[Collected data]

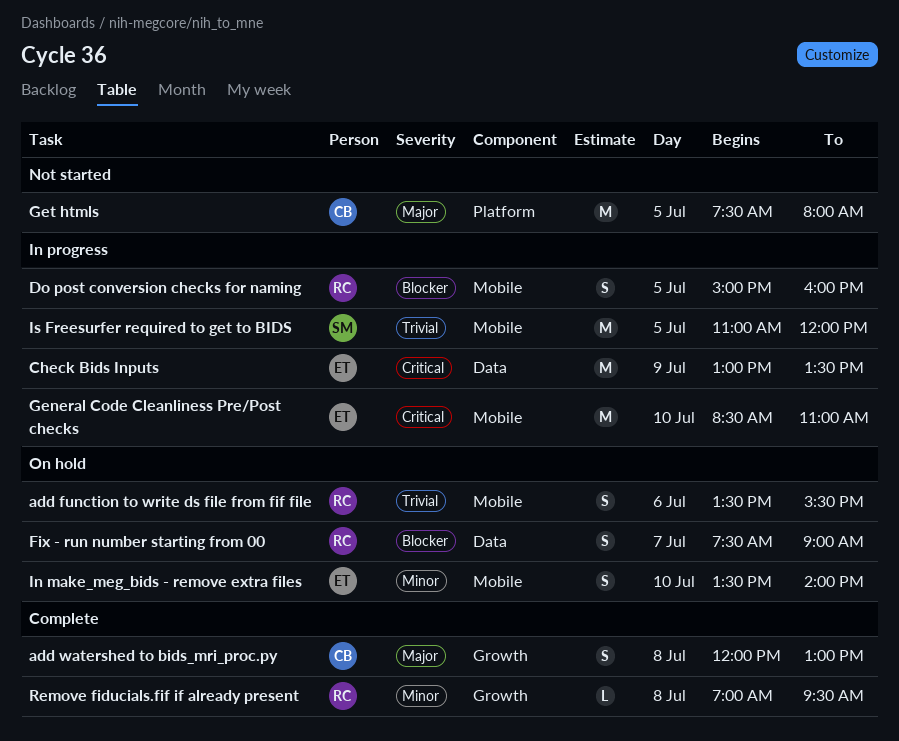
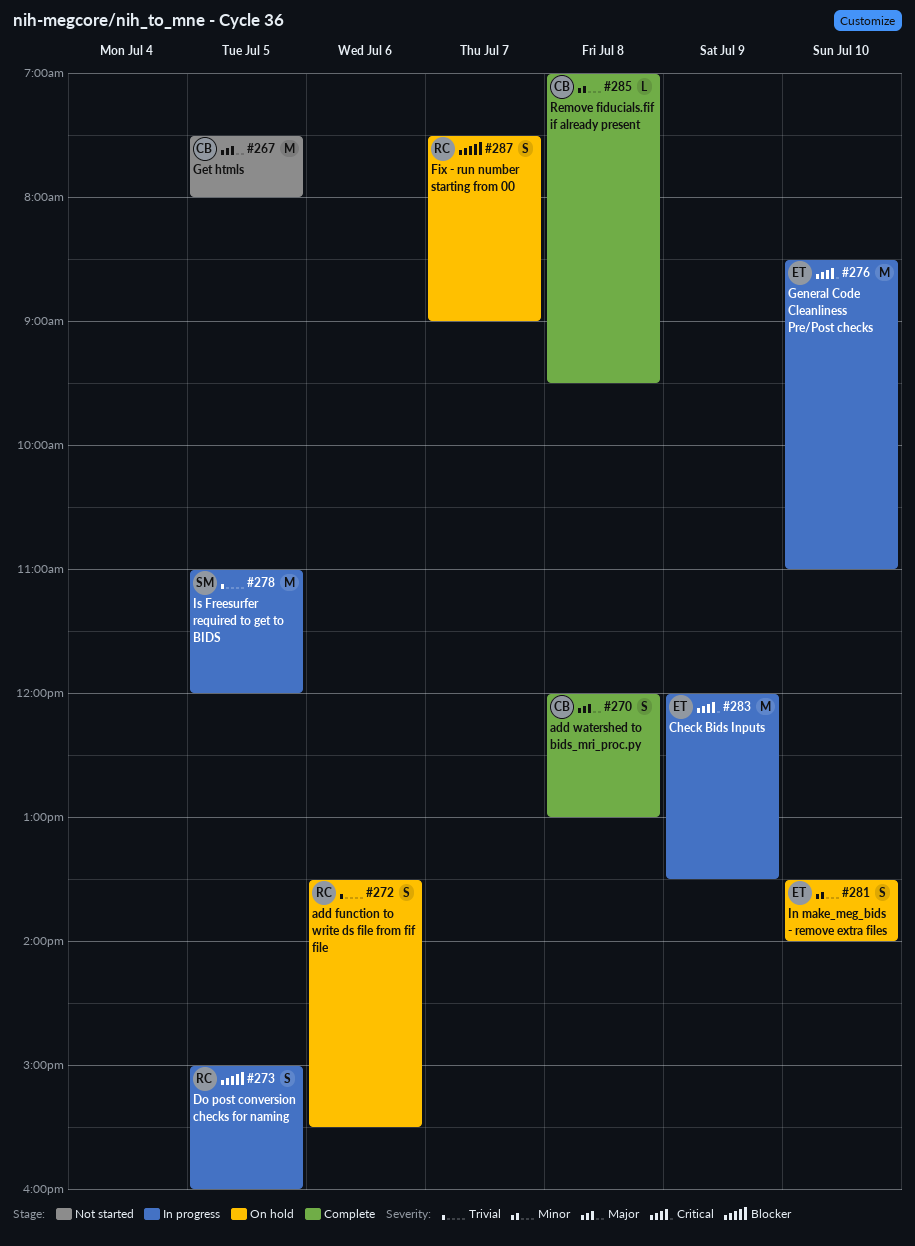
Check Bids Inputs, begins: 13:00 -> 12:00
Remove fiducials.fif if already present, owner: RC -> CB

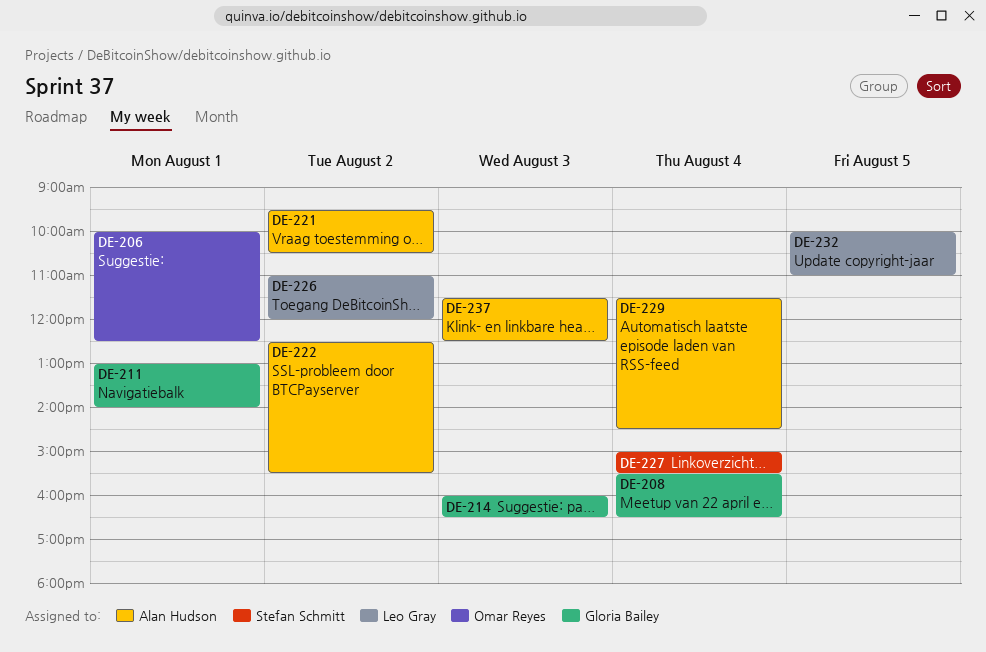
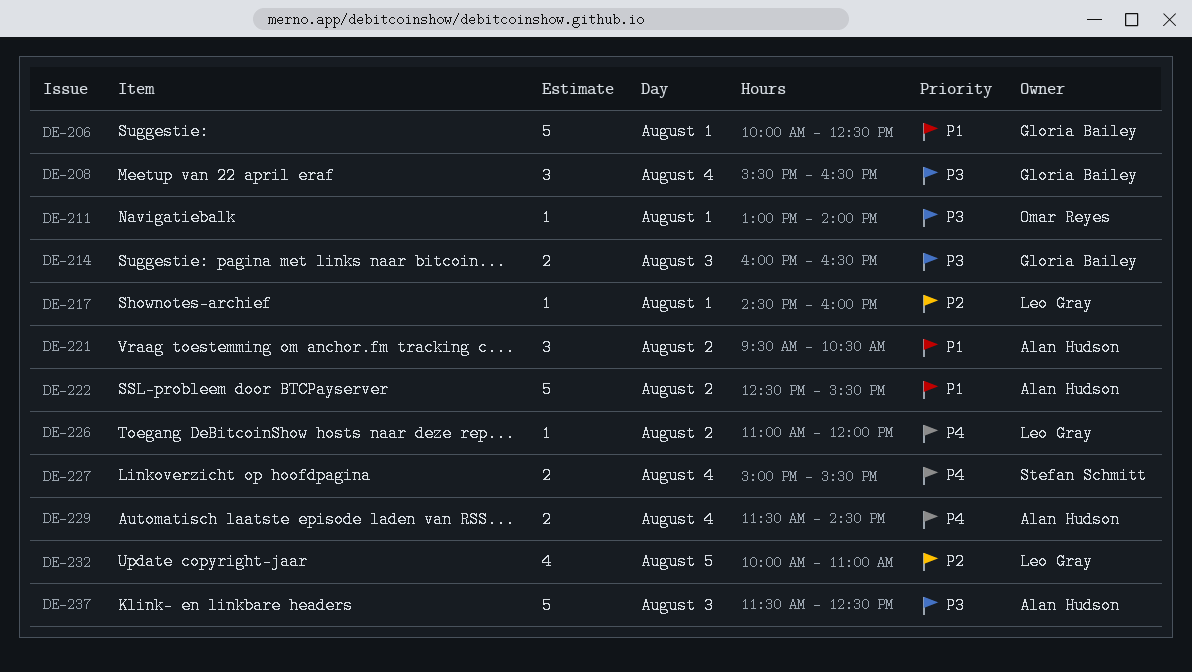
DE-206, owner: Omar Reyes -> Gloria Bailey
DE-211, owner: Gloria Bailey -> Omar Reyes
DE-217: none -> present

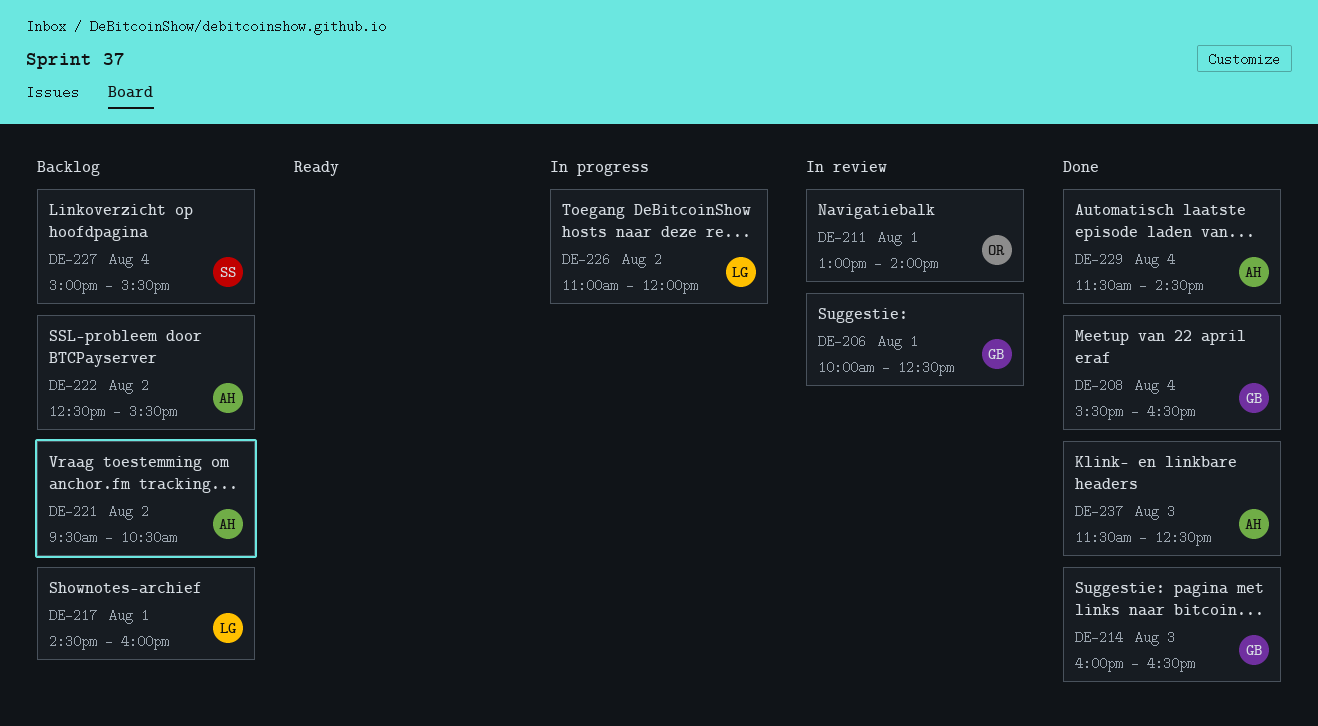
DE-232: present -> none

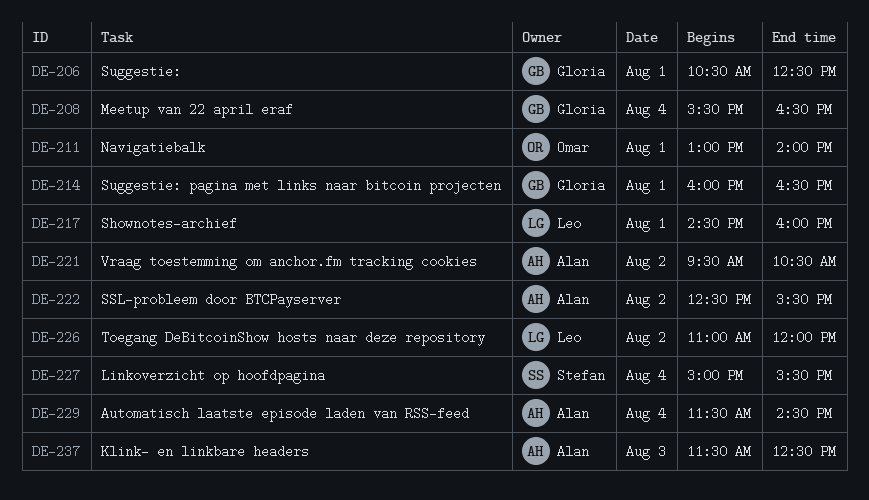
DE-206, begins: 10:00 -> 10:30
DE-214, day: Aug 3 -> Aug 1

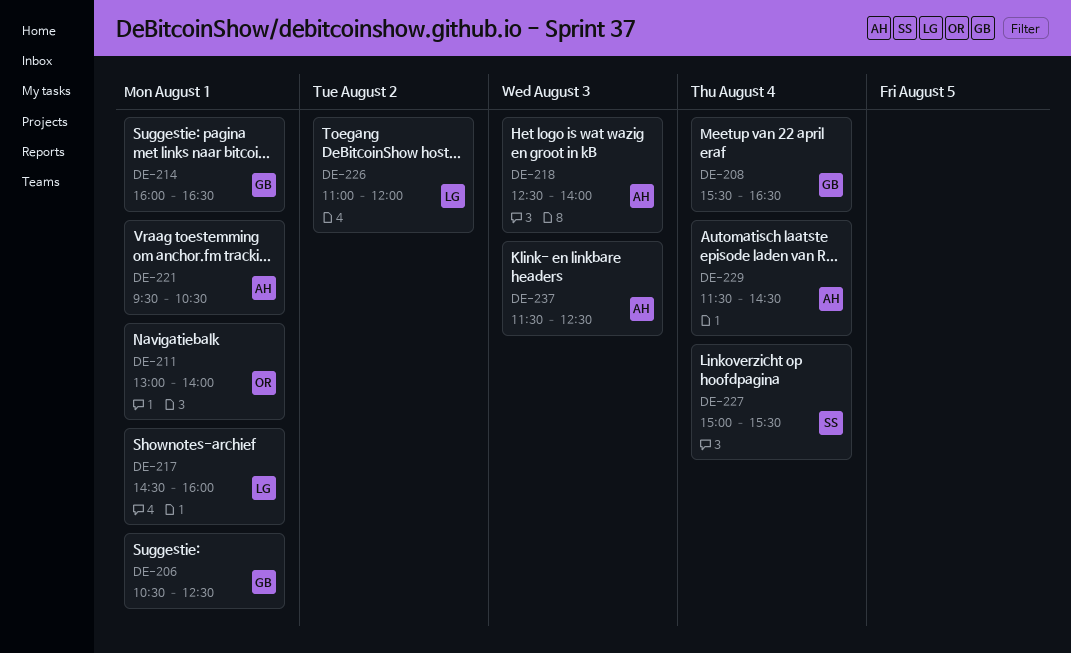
DE-218: none -> present
DE-221, day: Aug 2 -> Aug 1
DE-222: present -> none

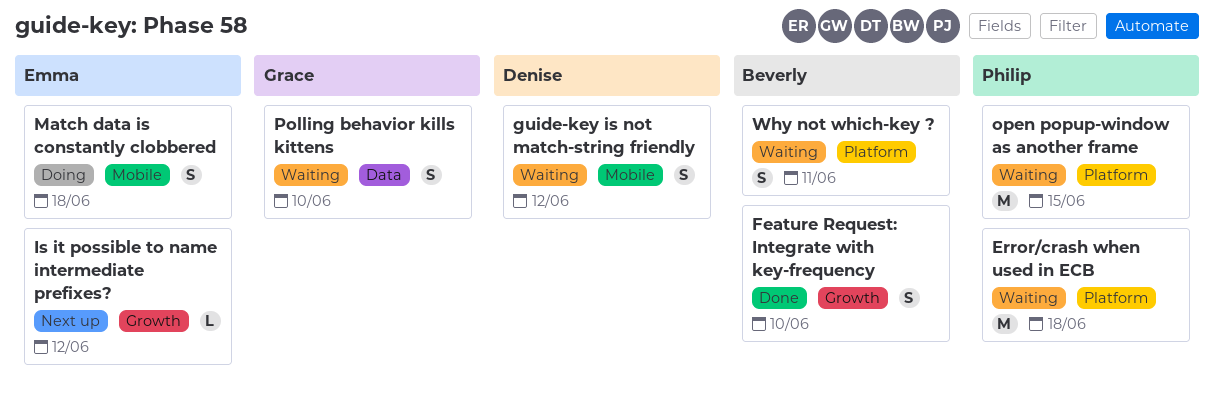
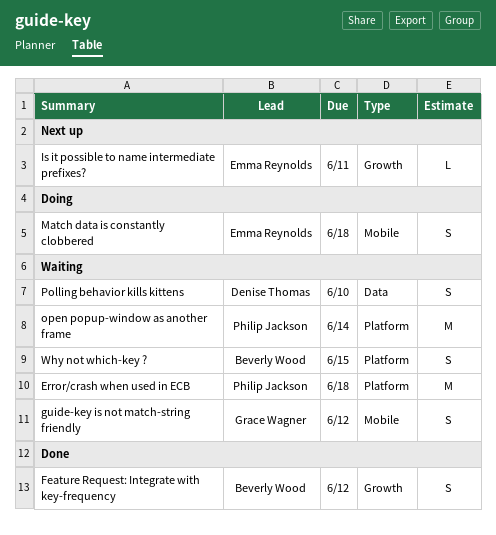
Feature Request: Integrate with key-frequency, due: Jun 10 -> Jun 12
guide-key is not match-string friendly, owner: Denise Thomas -> Grace Wagner
Is it possible to name intermediate prefixes?, due: Jun 12 -> Jun 11
open popup-window as another frame, due: Jun 15 -> Jun 14
Polling behavior kills kittens, owner: Grace Wagner -> Denise Thomas
Why not which-key ?, due: Jun 11 -> Jun 15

### Work request
Retype the records above exactly, pictures omitted.

### Exercise output
Check Bids Inputs, begins: 13:00 -> 12:00
Remove fiducials.fif if already present, owner: RC -> CB

DE-206, owner: Omar Reyes -> Gloria Bailey
DE-211, owner: Gloria Bailey -> Omar Reyes
DE-217: none -> present

DE-232: present -> none

DE-206, begins: 10:00 -> 10:30
DE-214, day: Aug 3 -> Aug 1

DE-218: none -> present
DE-221, day: Aug 2 -> Aug 1
DE-222: present -> none

Feature Request: Integrate with key-frequency, due: Jun 10 -> Jun 12
guide-key is not match-string friendly, owner: Denise Thomas -> Grace Wagner
Is it possible to name intermediate prefixes?, due: Jun 12 -> Jun 11
open popup-window as another frame, due: Jun 15 -> Jun 14
Polling behavior kills kittens, owner: Grace Wagner -> Denise Thomas
Why not which-key ?, due: Jun 11 -> Jun 15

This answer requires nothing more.